SUMMARY AND RECOMMENDATIONS

●Indications and contraindications – The three major categories of indication are prolonged second stage of labor, nonreassuring fetal status, and shortening the second stage for maternal benefit. In addition to the general contraindications to assisted vaginal birth, contraindications specific to vacuum extraction include gestational age <34 weeks and previous scalp injury/sampling. (See 'Indications and contraindications' above.)

●Choice of cup – The choice of cup (table 1) is guided by the position and station of the fetal head. Soft cups perform less well than rigid cups because they are more likely to detach, but they have the advantage of being less likely to cause scalp injury; therefore, soft cups the preferred for births that are likely to be successful with lower levels of traction (see 'Choice of cup' above):

•For occiput anterior position at the vaginal outlet, we suggest a soft bell-shaped cup (Grade 2C).

•For occiput anterior position in the low to mid vagina, occiput transverse position, occiput posterior position, or a deflexed head, we suggest a rigid bell-shaped or mushroom cup with a nonfixed traction cord (Grade 2C). For occiput posterior position, a parallel cord insertion is best.

●Technique

•Cup placement – The cup is applied at the flexion point and the edges swept with a finger to ensure that no maternal tissues are entrapped. In the normally molded fetal head, the flexion point is in the midline, over the sagittal suture, approximately 6 cm from the anterior fontanelle and 3 cm from the posterior fontanelle (figure 1). (See 'Place the cup' above.)

•Vacuum pressure – Rapid application to the maximum suction pressure of 600 mmHg is acceptable, although pressures in excess of 450 mmHg are rarely necessary. Slow, stepwise application of suction does not improve safety or efficacy. Between contractions, suction pressure can be fully maintained or reduced to <200 mmHg. (See 'Rapidly apply suction' above and 'Exert traction during contractions' above.)
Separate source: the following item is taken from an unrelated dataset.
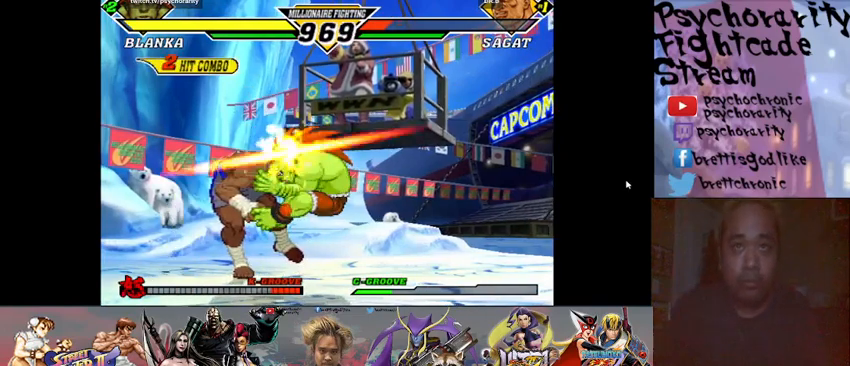
{"buttons": [], "events": [[33, "CROSS", "down"], [33, "SQUARE", "down"], [67, "R1", "down"], [67, "R2", "down"], [67, "TRIANGLE", "down"], [100, "CROSS", "up"], [100, "R1", "up"], [100, "R2", "up"], [100, "SQUARE", "up"], [100, "TRIANGLE", "up"], [167, "CROSS", "down"], [167, "R1", "down"], [167, "R2", "down"], [167, "SQUARE", "down"], [167, "TRIANGLE", "down"], [200, "CROSS", "up"], [200, "R1", "up"], [200, "R2", "up"], [200, "SQUARE", "up"], [200, "TRIANGLE", "up"], [267, "CROSS", "down"], [267, "R1", "down"], [267, "SQUARE", "down"], [267, "TRIANGLE", "down"], [300, "CROSS", "up"], [300, "R1", "up"], [300, "SQUARE", "up"], [300, "TRIANGLE", "up"], [367, "CROSS", "down"], [367, "R1", "down"], [367, "R2", "down"], [367, "SQUARE", "down"], [367, "TRIANGLE", "down"], [400, "CROSS", "up"], [400, "R1", "up"], [400, "R2", "up"], [400, "SQUARE", "up"], [400, "TRIANGLE", "up"], [467, "CROSS", "down"], [467, "R1", "down"], [467, "SQUARE", "down"], [467, "TRIANGLE", "down"], [500, "CROSS", "up"], [500, "R1", "up"], [500, "SQUARE", "up"], [500, "TRIANGLE", "up"]]}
•Traction – Apply gentle traction along the axis of the pelvic curve (ie, down then up) during maternal pushing. The scalp can be damaged if the handle is actively twisted to rotate the head. A mnemonic to assist in remembering the steps in vacuum extraction is provided in the table (table 3). (See 'Exert traction during contractions' above.)

●Failed procedures – Failure of an attempted vacuum-assisted vaginal birth increases the likelihood of neonatal morbidity. (See 'Failed procedures' above.)

•Definition of failure – There is no standard definition of a failed vacuum-assisted birth and protocols for abandoning the procedure vary. We consider the procedure to be unsuccessful and do not apply more traction if any of the following occur (See 'Procedure duration' above.):

-Two or three cup detachments ("pop-offs")

-Lack of descent despite three sets of pulls for the descent phase

-Lack of extraction despite two sets of pulls when the scalp is visible through the labia without contractions or pulling

-Total vacuum application time no more than 30 minutes

•Management after a failed procedure – If the vacuum-assisted procedure is unsuccessful, prompt cesarean birth (within 60 minutes) is the appropriate next step in most cases since the subsequent use of forceps in this setting increases the risk of neonatal intracranial hemorrhage. This is discussed separately. (See "Assisted (operative) vaginal birth: Overview", section on 'Second attempt with a different instrument'.)